ACTIVITY :: A word-for-word copy of the entries is the only acceptable reply.

RECORDS SUPPLIED ::

#####

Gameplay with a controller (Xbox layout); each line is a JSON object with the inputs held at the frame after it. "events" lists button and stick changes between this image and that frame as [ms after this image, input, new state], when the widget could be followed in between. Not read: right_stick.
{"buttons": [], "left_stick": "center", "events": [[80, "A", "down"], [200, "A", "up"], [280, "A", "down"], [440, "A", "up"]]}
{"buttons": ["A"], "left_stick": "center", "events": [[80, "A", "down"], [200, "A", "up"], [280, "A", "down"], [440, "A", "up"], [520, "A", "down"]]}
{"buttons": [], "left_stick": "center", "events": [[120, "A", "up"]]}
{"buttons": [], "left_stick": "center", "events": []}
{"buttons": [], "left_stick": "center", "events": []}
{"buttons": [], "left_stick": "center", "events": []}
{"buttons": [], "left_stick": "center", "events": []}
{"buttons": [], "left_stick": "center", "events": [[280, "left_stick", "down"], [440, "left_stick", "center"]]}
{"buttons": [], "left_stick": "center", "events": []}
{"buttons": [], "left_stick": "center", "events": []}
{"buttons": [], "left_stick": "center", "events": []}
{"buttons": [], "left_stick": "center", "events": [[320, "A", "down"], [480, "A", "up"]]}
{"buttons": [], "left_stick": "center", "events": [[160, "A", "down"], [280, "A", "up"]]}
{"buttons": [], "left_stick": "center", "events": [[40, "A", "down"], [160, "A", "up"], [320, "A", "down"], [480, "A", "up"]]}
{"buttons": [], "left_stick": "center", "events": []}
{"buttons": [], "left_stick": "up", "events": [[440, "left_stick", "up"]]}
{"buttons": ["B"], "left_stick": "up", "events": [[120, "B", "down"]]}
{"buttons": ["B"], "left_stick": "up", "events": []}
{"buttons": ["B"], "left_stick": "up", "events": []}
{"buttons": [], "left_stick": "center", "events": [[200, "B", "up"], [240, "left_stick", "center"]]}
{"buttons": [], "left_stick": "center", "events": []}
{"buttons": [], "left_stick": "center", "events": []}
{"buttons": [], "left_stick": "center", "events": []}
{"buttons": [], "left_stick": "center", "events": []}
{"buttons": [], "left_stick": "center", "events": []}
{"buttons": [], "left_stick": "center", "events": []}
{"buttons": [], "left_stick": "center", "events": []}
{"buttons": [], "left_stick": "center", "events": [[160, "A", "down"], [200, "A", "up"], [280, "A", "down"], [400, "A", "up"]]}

#####

EXERCISE ANSWER ::
Gameplay with a controller (Xbox layout); each line is a JSON object with the inputs held at the frame after it. "events" lists button and stick changes between this image and that frame as [ms after this image, input, new state], when the widget could be followed in between. Not read: right_stick.
{"buttons": [], "left_stick": "center", "events": [[80, "A", "down"], [200, "A", "up"], [280, "A", "down"], [440, "A", "up"]]}
{"buttons": ["A"], "left_stick": "center", "events": [[80, "A", "down"], [200, "A", "up"], [280, "A", "down"], [440, "A", "up"], [520, "A", "down"]]}
{"buttons": [], "left_stick": "center", "events": [[120, "A", "up"]]}
{"buttons": [], "left_stick": "center", "events": []}
{"buttons": [], "left_stick": "center", "events": []}
{"buttons": [], "left_stick": "center", "events": []}
{"buttons": [], "left_stick": "center", "events": []}
{"buttons": [], "left_stick": "center", "events": [[280, "left_stick", "down"], [440, "left_stick", "center"]]}
{"buttons": [], "left_stick": "center", "events": []}
{"buttons": [], "left_stick": "center", "events": []}
{"buttons": [], "left_stick": "center", "events": []}
{"buttons": [], "left_stick": "center", "events": [[320, "A", "down"], [480, "A", "up"]]}
{"buttons": [], "left_stick": "center", "events": [[160, "A", "down"], [280, "A", "up"]]}
{"buttons": [], "left_stick": "center", "events": [[40, "A", "down"], [160, "A", "up"], [320, "A", "down"], [480, "A", "up"]]}
{"buttons": [], "left_stick": "center", "events": []}
{"buttons": [], "left_stick": "up", "events": [[440, "left_stick", "up"]]}
{"buttons": ["B"], "left_stick": "up", "events": [[120, "B", "down"]]}
{"buttons": ["B"], "left_stick": "up", "events": []}
{"buttons": ["B"], "left_stick": "up", "events": []}
{"buttons": [], "left_stick": "center", "events": [[200, "B", "up"], [240, "left_stick", "center"]]}
{"buttons": [], "left_stick": "center", "events": []}
{"buttons": [], "left_stick": "center", "events": []}
{"buttons": [], "left_stick": "center", "events": []}
{"buttons": [], "left_stick": "center", "events": []}
{"buttons": [], "left_stick": "center", "events": []}
{"buttons": [], "left_stick": "center", "events": []}
{"buttons": [], "left_stick": "center", "events": []}
{"buttons": [], "left_stick": "center", "events": [[160, "A", "down"], [200, "A", "up"], [280, "A", "down"], [400, "A", "up"]]}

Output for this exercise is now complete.